Paralympics in Pyeongchang: Eine der Jungs

Es gibt kein weibliches Para-Eishockeyteam – also spielt die Norwegerin Lena Schröder eben bei den Männern mit.

Von Ronja Ringelstein

Wenn Lena Schröder sich auf dem Eis bewegt, hat sie genau ein Ziel: dem Gegner mächtig Druck zu machen. Also versucht sie schneller zu sein als die anderen, schiebt sich, in ihrem Schlitten sitzend, mit den Spikes an ihren Eishockey-Schlägern schnell nach vorne, jagt nach dem Puck, um ihn dann mit aller Kraft in Richtung Tor zu schießen. Unter ihrem Helm hat sie dann ihre langen weißblonden Haare verstaut, ihre Schultern wirken in der Kluft ebenso breit, wie die ihrer Teamkollegen. Lena Schröder ist die einzige weibliche Spielerin im norwegischen Nationalteam. Und sie ist die einzige Eishockeyspielerin bei den Paralympics überhaupt.
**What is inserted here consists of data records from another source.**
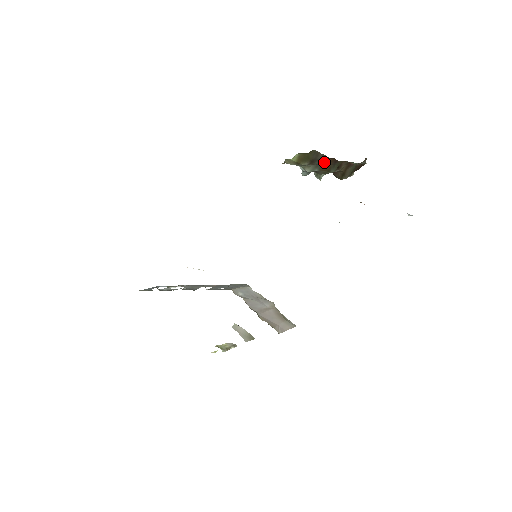
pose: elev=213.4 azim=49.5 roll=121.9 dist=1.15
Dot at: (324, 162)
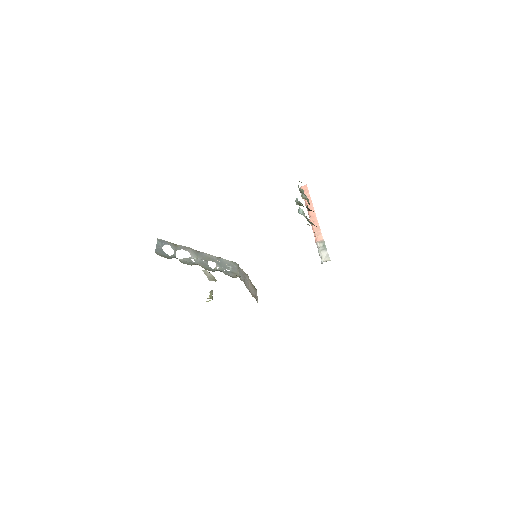
Dot at: occluded
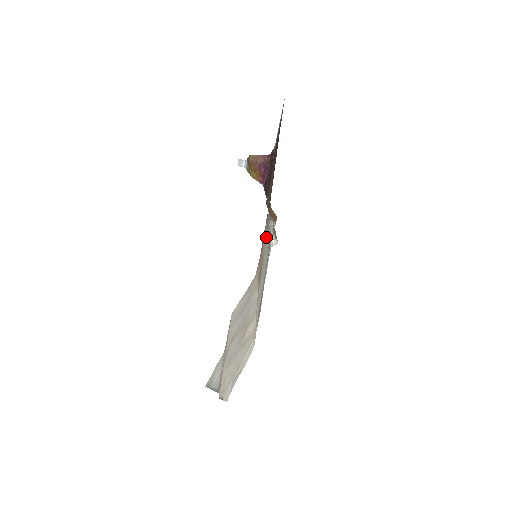
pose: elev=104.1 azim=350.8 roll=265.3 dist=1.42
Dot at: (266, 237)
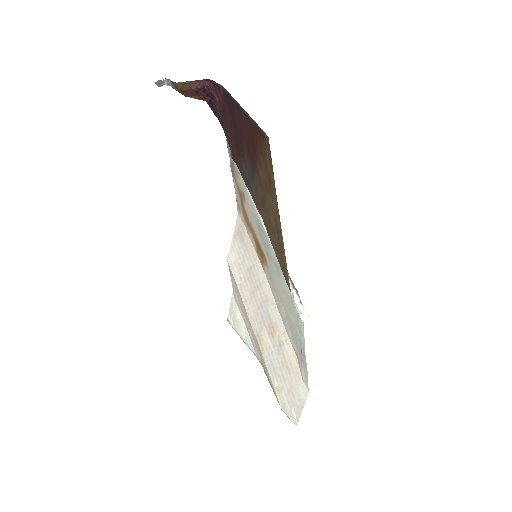
Dot at: (258, 226)
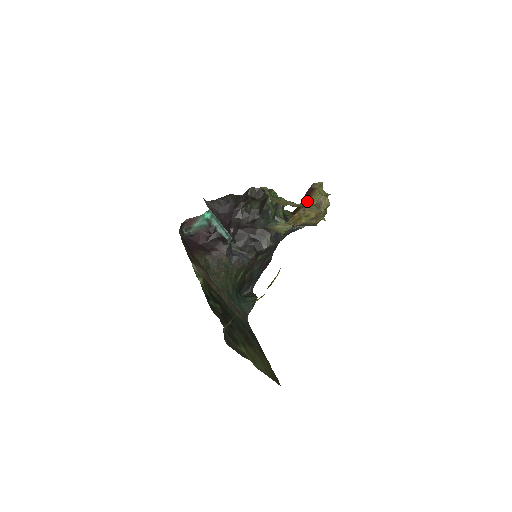
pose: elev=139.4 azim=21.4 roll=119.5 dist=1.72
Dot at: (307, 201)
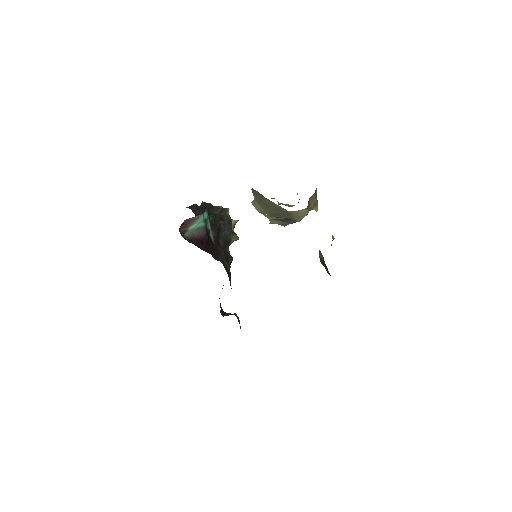
Dot at: (281, 203)
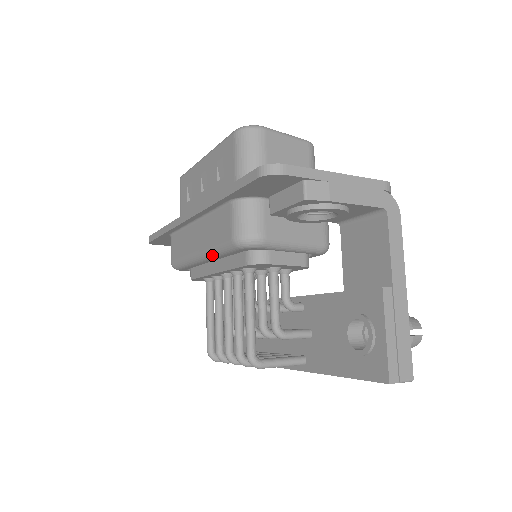
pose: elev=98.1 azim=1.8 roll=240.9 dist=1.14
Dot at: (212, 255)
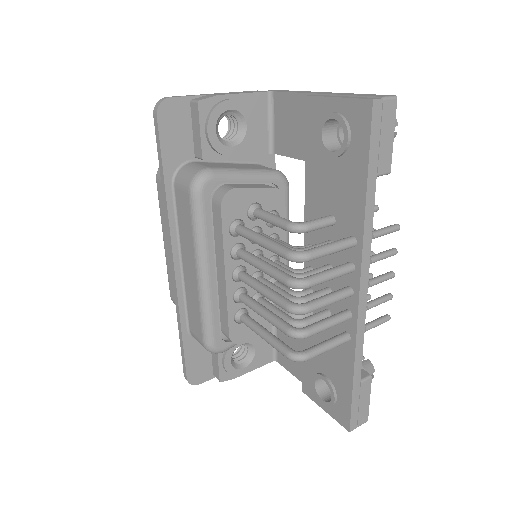
Dot at: (201, 247)
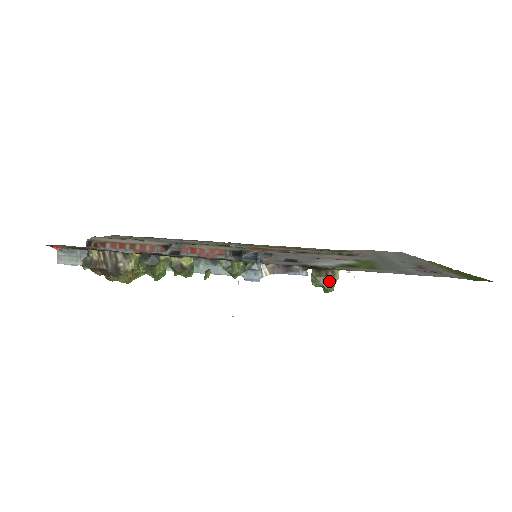
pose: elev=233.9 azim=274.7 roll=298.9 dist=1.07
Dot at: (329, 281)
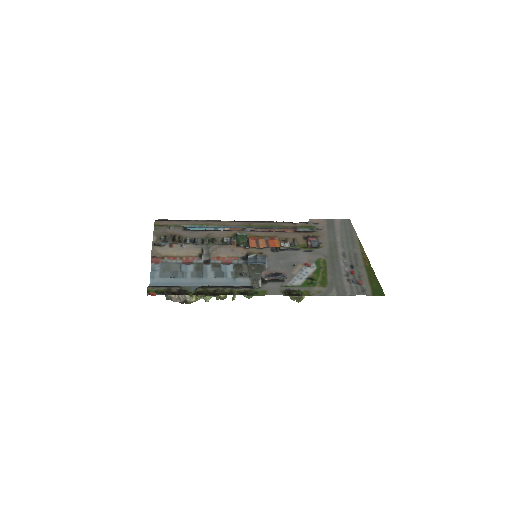
Dot at: (299, 299)
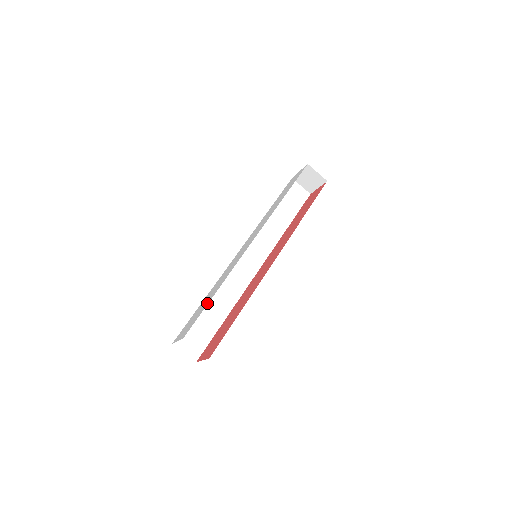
„Ich bin einfach eine der Jungs“, sagt Schröder. An diesem Samstag sitzt sie kurz vor Anpfiff des ersten Vorrundenspiels ihrer Mannschaft gegen Italien auf einem der oberen Ränge im Gangneung Hockey Center in Südkorea. Im Norweger Pullover, der ihre kräftigen Arme betont. Lena Schröder wurde mit Spina bifida, einem Wirbelspalt, geboren. Da er nicht besonders ausgeprägt ist, kann sie locker ihre Beine anwinkeln und die Füße auf die weißen Eisenstangen an den Zuschauerrängen stellen. Sie wirkt entspannt – klar, Italien ist kein einfacher Gegner, „aber wir sind besser“- Dass sich das an diesem Samstag nicht bestätigen wird und Italien nach dem 2:2 schließlich im Penaltyschießen den Puck einmal weniger daneben haut und 3:2 gewinnen wird, weiß sie da noch nicht.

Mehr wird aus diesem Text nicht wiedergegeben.